Theodor Heuss
On December 7, 1949, Federal President Theodor Heuss signed the city of Wiesbaden's Golden Book.
Theodor Heuss was born on January 31, 1884 in Brackenheim. After studying economics and various humanities in Munich and Berlin, he initially worked as a journalist and editor for various newspapers.
From 1903, he was a member of various social-liberal groups and was a founding member of the German Democratic Party in 1918. The following year, he became a member of the Berlin-Schöneberg town hall. With interruptions, he also sat in the German Reichstag from 1924 to 1933.
During the National Socialist era, he continued to work as a journalist, but was banned from publishing in 1942. He then published mainly biographical articles under the pseudonym Thomas Brackheim.

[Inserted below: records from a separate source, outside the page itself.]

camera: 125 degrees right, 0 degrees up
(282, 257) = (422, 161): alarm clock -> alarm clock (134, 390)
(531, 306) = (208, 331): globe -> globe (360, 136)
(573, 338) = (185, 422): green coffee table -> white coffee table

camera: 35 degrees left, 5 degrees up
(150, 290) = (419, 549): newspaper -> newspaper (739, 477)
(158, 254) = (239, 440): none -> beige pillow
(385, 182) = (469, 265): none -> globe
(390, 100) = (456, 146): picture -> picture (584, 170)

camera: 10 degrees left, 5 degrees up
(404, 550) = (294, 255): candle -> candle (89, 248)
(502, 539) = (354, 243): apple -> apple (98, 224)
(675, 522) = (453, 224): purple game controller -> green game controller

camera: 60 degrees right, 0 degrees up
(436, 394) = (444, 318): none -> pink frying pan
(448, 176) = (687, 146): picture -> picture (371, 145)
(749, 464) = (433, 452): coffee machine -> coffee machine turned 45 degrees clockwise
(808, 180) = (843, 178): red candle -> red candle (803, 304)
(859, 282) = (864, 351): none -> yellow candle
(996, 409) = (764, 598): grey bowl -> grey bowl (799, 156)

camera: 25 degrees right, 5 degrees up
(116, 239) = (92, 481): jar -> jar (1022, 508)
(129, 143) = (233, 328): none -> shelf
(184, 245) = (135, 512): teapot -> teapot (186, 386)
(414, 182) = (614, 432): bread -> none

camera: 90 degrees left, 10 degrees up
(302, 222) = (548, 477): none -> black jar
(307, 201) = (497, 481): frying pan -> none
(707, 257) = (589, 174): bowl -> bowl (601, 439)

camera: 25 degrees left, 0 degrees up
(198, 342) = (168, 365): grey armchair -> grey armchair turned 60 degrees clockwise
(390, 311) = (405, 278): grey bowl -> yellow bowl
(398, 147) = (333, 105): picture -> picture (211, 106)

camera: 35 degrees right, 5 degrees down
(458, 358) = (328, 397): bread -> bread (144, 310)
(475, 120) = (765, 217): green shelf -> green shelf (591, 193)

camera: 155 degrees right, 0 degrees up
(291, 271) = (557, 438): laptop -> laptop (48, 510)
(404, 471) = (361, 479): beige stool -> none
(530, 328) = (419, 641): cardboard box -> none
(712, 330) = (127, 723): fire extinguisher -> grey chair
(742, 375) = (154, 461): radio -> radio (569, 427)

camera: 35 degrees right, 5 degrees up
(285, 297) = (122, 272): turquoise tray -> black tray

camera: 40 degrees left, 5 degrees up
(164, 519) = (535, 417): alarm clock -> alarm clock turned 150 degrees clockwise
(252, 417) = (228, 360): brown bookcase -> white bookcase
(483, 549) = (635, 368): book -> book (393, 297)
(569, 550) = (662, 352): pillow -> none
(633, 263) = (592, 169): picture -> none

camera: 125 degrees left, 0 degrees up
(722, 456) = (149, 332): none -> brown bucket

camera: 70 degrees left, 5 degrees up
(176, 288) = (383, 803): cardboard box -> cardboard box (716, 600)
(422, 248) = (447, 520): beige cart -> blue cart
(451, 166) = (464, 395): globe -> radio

After the war, he set up the Rhein-Neckar-Zeitung with American approval. In September 1945, the military government appointed him Baden-Württemberg's first Minister of Culture. After several years in the state parliament and a temporary professorship for history in Stuttgart, he worked as a member of the Parliamentary Council for the newly founded Free Democratic Party of Germany on the creation of the Basic Law.
After the founding of the Federal Republic of Germany, he was elected as the first Federal President in September 1949 - supported by a majority of conservative and liberal parties in the Federal Assembly. Heuss made his inaugural visit to Hesse in December 1949, during which he was received by Lord Mayor Redlhammer in Wiesbaden Town Hall on December 7.
In his speech on the occasion of the entry in the Golden Book, he stated that the municipalities were more important than the federal states. As the nuclei of civic life and thus of economic life, the establishment of local self-government after the war had to have top priority. Only in this way could the conditions for the existence of a new nation be created.
Theodor Heuss died in Stuttgart on December 12, 1963.